Gas Fees? What Gas Fees? Web3 UX Finally Works Like It Should
- Jul 7
- 9 min read
Updated: Jul 7
How Web3 apps finally removed the blockers and started working for real users

Gas used to be the price you paid for trying. Whether it was sending tokens, minting NFTs, or using a DEX, every action came with a cost and confusion. Fees spiked, confirmations lagged, wallets crashed, and apps asked for approvals most users didn’t understand. The problem wasn’t just technical. The experience made people walk away before they got started.
Across Ethereum’s busiest periods in 2021, the average gas fee soared beyond $60 per transaction. Even simple tasks like approving a token for the first time required extra clicks, guesswork, and tutorials. For many users, especially those new to the space, the barriers felt intentional.
What’s changed is the interaction layer. Transactions haven’t disappeared. Gas hasn’t either. But the way users engage with Web3 apps has been rebuilt quietly, gradually, and with more attention to friction than fanfare.
A swap on Base now costs less than a penny. Account creation on Farcaster requires nothing more than an email. Transaction fees can be paid in stablecoins, hidden behind a flat fee, or sponsored entirely by the app. These aren’t pilots or betas. They’re running in production across live platforms.
According to L2Beat, Ethereum Layer 2s now handle over 60% of the network’s total activity. That number keeps rising not because the chains are fast, but because they no longer make users feel like they’re solving a riddle. The changes came through small shifts in defaults: embedded wallets, automatic fee coverage, fewer pop-ups, and smoother sign-ins.
What mattered wasn’t new infrastructure. What helped was removing the friction that had no reason to be there.
Layer 2 Made Gas Cheaper and UX Smarter
Transaction fees used to dominate the conversation. Now, most of the progress is happening in how users engage with apps—not what they pay to use them.
The cost of using Ethereum fell dramatically with the growth of Layer 2 networks like Base, zkSync, and Optimism. But the impact runs deeper than fee reduction. These networks introduced new design standards that shifted the attention from cost to clarity.
On Base, the average fee to send tokens now hovers around $0.002. Swaps cost less than $0.03. But those numbers only matter when the experience is smooth from the first click to the last confirmation. That’s where the transformation has been most effective.
Before, users had to approve tokens, guess gas limits, calculate slippage, and switch between tabs just to complete one action. Each step invited drop-off. Each mistake cost money. Now, many of those steps are abstracted away by default.
One-click transactions. No manual gas setting. No chain switching. The network is still public and decentralized, but the path through it is finally clean.

┄┄┄┄┄┄┄┄┄┄┄┄┄┄┄┄┄┄┄┄

Directive: Extend the article on Web3 gas fees and user experience, picking up right after its final sentence.

Dataset excerpt:

┄┄┄┄┄┄┄┄┄┄┄┄┄┄┄┄┄┄┄┄

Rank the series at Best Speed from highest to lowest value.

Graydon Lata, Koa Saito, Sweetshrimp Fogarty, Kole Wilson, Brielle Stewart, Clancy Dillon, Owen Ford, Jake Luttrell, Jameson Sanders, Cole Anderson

┄┄┄┄┄┄┄┄┄┄┄┄┄┄┄┄┄┄┄┄

Result:
According to data from L2Beat, Layer 2s now process over 60% of Ethereum’s total transactions. Not a coincidence. It's a reflection of how much friction has been removed without asking users to understand the mechanics behind the scenes.
The conversation has moved from "how do I send ETH without overpaying?" to "why does this work so easily now?" And that shift has been long overdue.
Embedded Wallets Are Finally Doing Their Job
For years, wallets were the first hurdle. Users were told to install browser extensions, write down seed phrases, approve permissions they didn’t understand, and fund gas manually before they could even try a dApp. None of it felt like a normal signup process.
The entire model assumed people would show up already equipped with the tools. But most never got that far. The drop-off at the wallet step was massive. According to Dune data from 2022, fewer than 15 percent of first-time visitors to major DeFi apps ever completed a transaction. Most left before connecting a wallet.
That flow has started to change.
Embedded wallets now come built into the app. There’s no extension to install. No seed phrase to save. No wallet switch prompt mid-session. Instead, users sign in with an email, social account, or passkey. A non-custodial wallet is quietly created in the background, ready to use immediately.
Tools like Web3Auth, Privy, Magic, Capsule, and Turnkey are powering these invisible layers. Their SDKs are now integrated across hundreds of apps, including growing platforms like Farcaster, Blackbird, Warpcast, and Friend.tech.
This model removes friction without removing control. Users still hold keys. But the interface behaves like something built for regular use, not for technical validation.
The experience also opens the door for mainstream use. With embedded wallets, a first-time user can interact with a blockchain app without even realizing it’s a blockchain. They sign in, confirm once, and move on. The system works without needing to be explained.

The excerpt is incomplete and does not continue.